Things never got better. Even after the UFC signed Cyborg in 2016, the company never seemed engaged in promoting the longtime champion as the commodity she was. Instead, White seemed more interested in testing out his would-be Cyborg jokes in front of the media and laughing it up with Joe Rogan over crude comments Rogan made suggesting she had male genitalia. 

Cyborg wasn't laughing, and when she took her issues to the public on YouTube, White didn't do anything to mend the situation. 

"Every woman deserves the right to go to work in an environment free of sexual harassment, online bullying, and work place intimidation," Cyborg wrote on YouTube under a video compiling the insults from White and Rogan. 

The feud culminated when Cyborg took umbrage with White for repeatedly telling anyone who would listen that she didn't want a rematch against Amanda Nunes, who ended Cyborg's 13-year dominance via a first-round knockout at UFC 232.

SHENZHEN, CHINA - AUGUST 31:  UFC President Dana White attends the press conference after the UFC Fight Night event at Shenzhen Universiade Sports Centre on August 31, 2019 in Shenzhen, China.  (Photo by Zhe Ji/Getty Images)
Zhe Ji/Getty Images

Cyborg denied White's comments, but it shouldn't matter. In that case, White was shirking his responsibility to Cyborg, Nunes and arguably the UFC as a whole by needlessly establishing a narrative that would hurt Cyborg's reputation and likely keep the rematch between two of the biggest stars in women's MMA from happening. 
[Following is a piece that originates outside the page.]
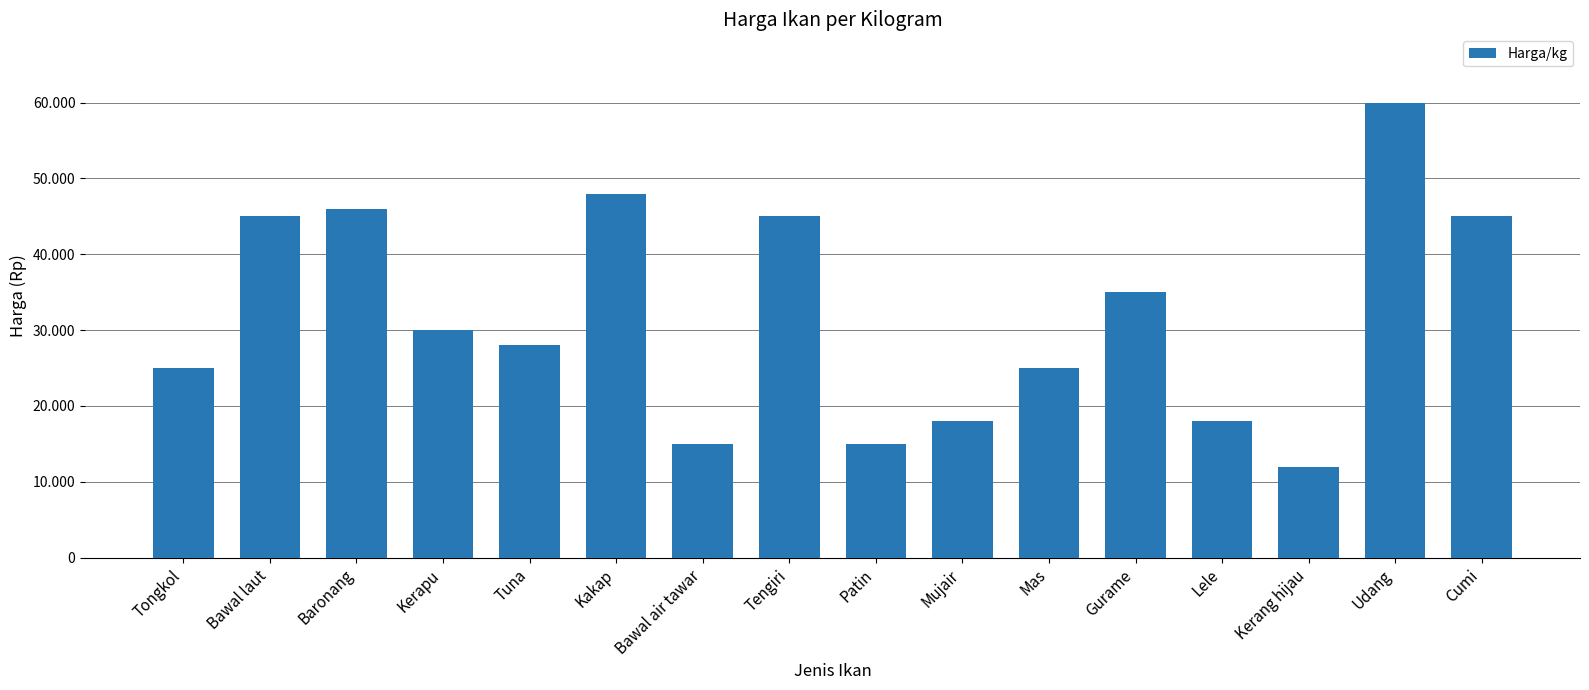

Are the bars horizontal?

No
So there's no reason to believe White had any intention of signing Cyborg after her contract expired. That's not the right way to move forward with the 145-pound women's division the company created specifically for Cyborg.

But at least it might turn out to be the best thing for Cyborg. Having already promoted the Brazilian when she fought under the Strikeforce banner, Coker has a talent-laden 145-pound division that will include one of the most dominant women's fighters in history, as well as Bellator featherweight champion Julia Budd.

Moreover, it gives Cyborg—who's been a UFC, Invicta and Strikeforce champ—the chance to become the first female fighter to hold four different titles in the same division.

Cyborg's move to Bellator also gives her the chance to work in a less toxic environment, one that can offer her a slew of competitive fights against top-flight competition like Budd, Arlene Blencowe, Janay Harding, Olga Rubin and Leslie Smith.

Additionally, the long-rumored crossover battle between Cyborg and welterweight boxing champion Cecilia Brækhus might also finally come to fruition after Coker told MMA Junkie he is open to the idea of Cyborg competing as a boxer too.

So while it's true that no fighter—not even Cyborg—could ask for a better overall platform than what the UFC has to offer, sometimes people just plain deserve better from members of that organization.

In this case, it seems clear that Cyborg deserved at least a little better treatment from White.